[Date Prev][Date Next][Thread Prev][Thread Next][Date Index][Thread Index]

Re: computer-go: Learning from existing games



On Thu, 16 Jan 2003, Erik van der Werf wrote:

> Do you train on-line or in batch style (e.g., several games before a
> weight update)?
> 
> I think algorithms for faster weight update only work well with stable
> gradient information.

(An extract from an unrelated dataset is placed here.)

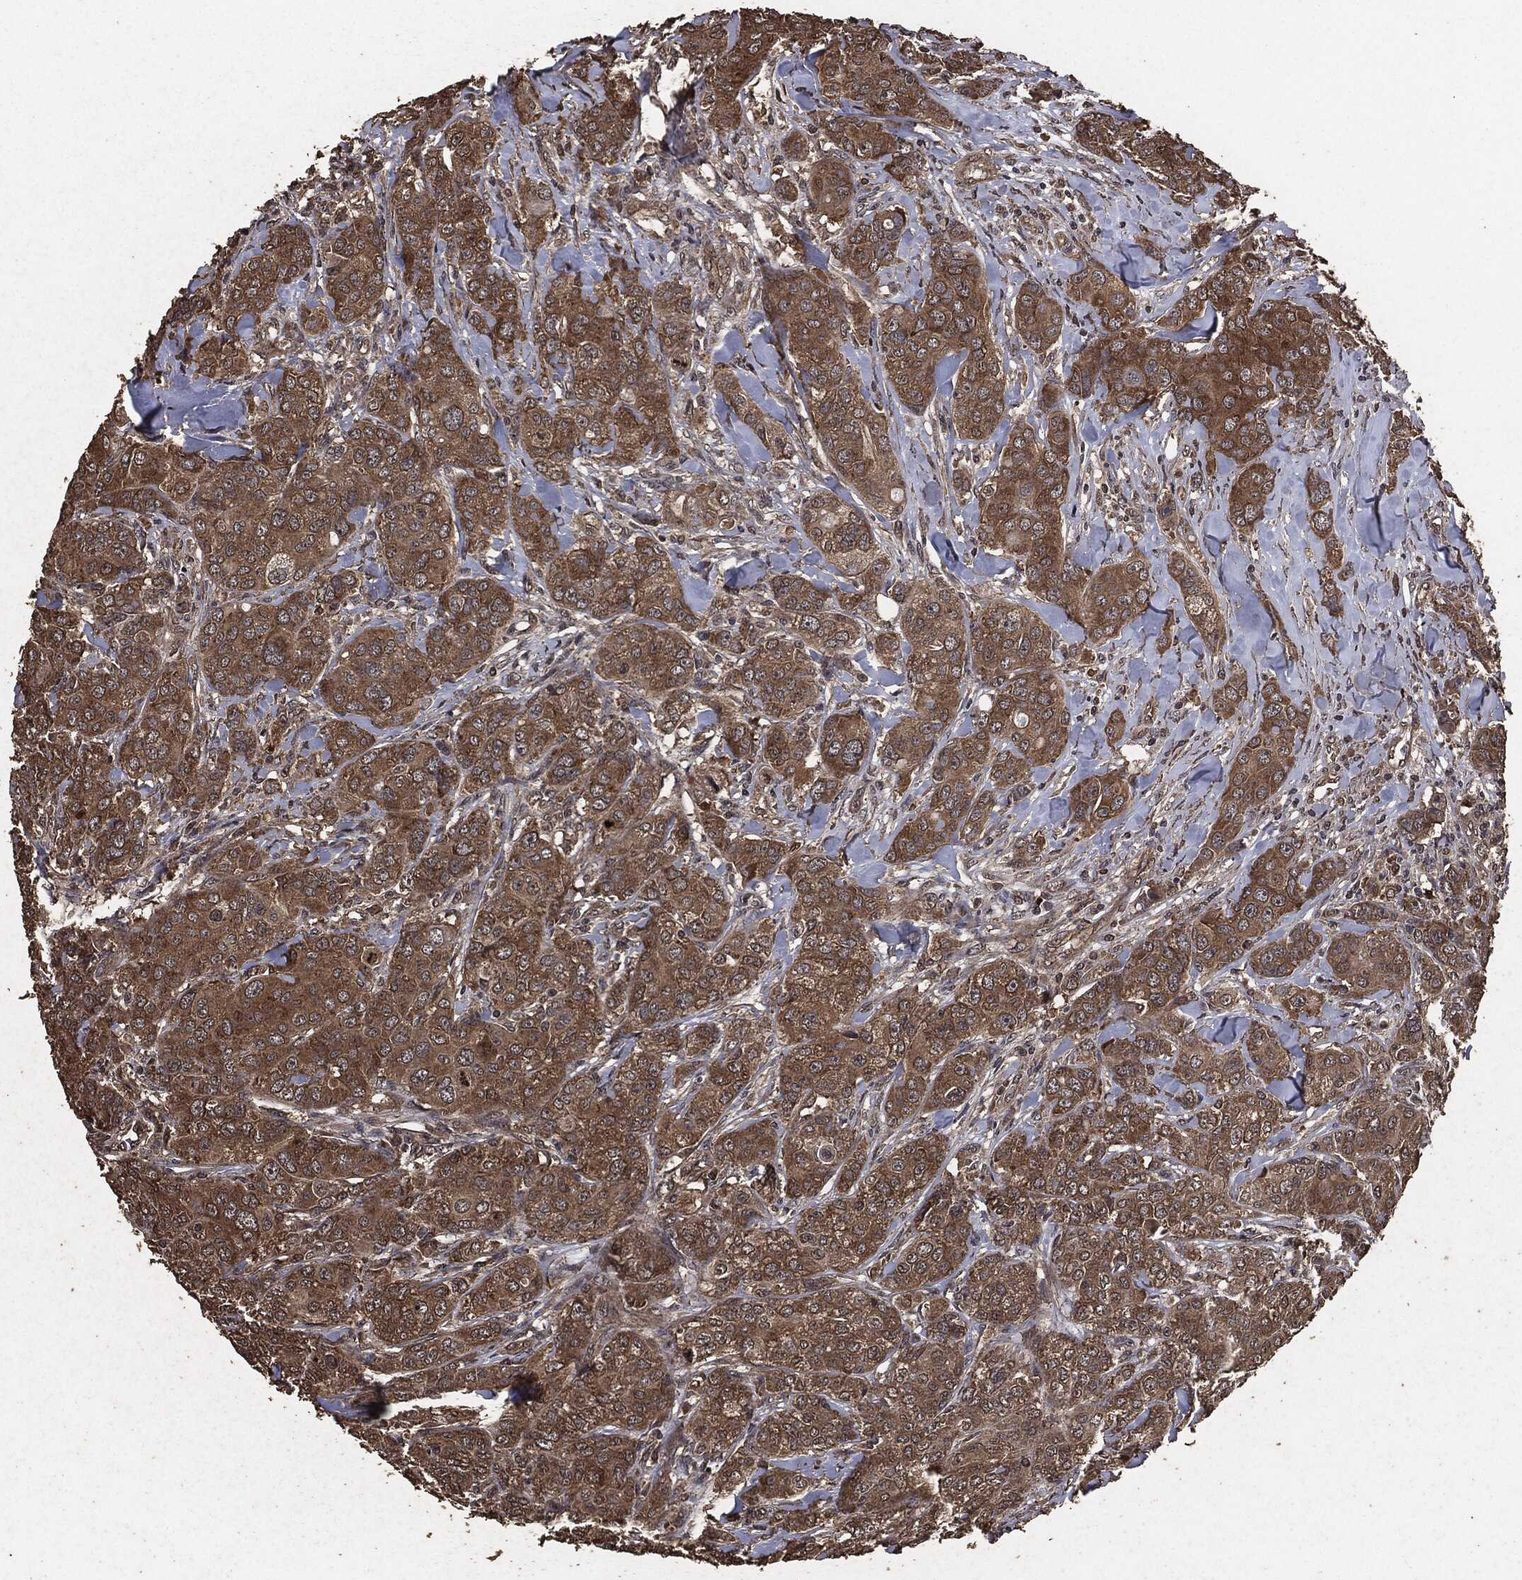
{"staining": {"intensity": "moderate", "quantity": ">75%", "location": "cytoplasmic/membranous"}, "tissue": "breast cancer", "cell_type": "Tumor cells", "image_type": "cancer", "snomed": [{"axis": "morphology", "description": "Duct carcinoma"}, {"axis": "topography", "description": "Breast"}], "caption": "A brown stain highlights moderate cytoplasmic/membranous staining of a protein in human intraductal carcinoma (breast) tumor cells.", "gene": "AKT1S1", "patient": {"sex": "female", "age": 43}}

On-line learning may not provide good enough
> gradient information.

One of the reasons why reinforcement learning is slow is that it is
*inherently* online in that what the network learns influences its
future actions, which in turn influence the data (board positions) it
is going to see and learn from.  Due to this feedback loop, batching
tends to make this kind of setup *less* stable - the opposite of what
happens when you're learning some fixed set of data.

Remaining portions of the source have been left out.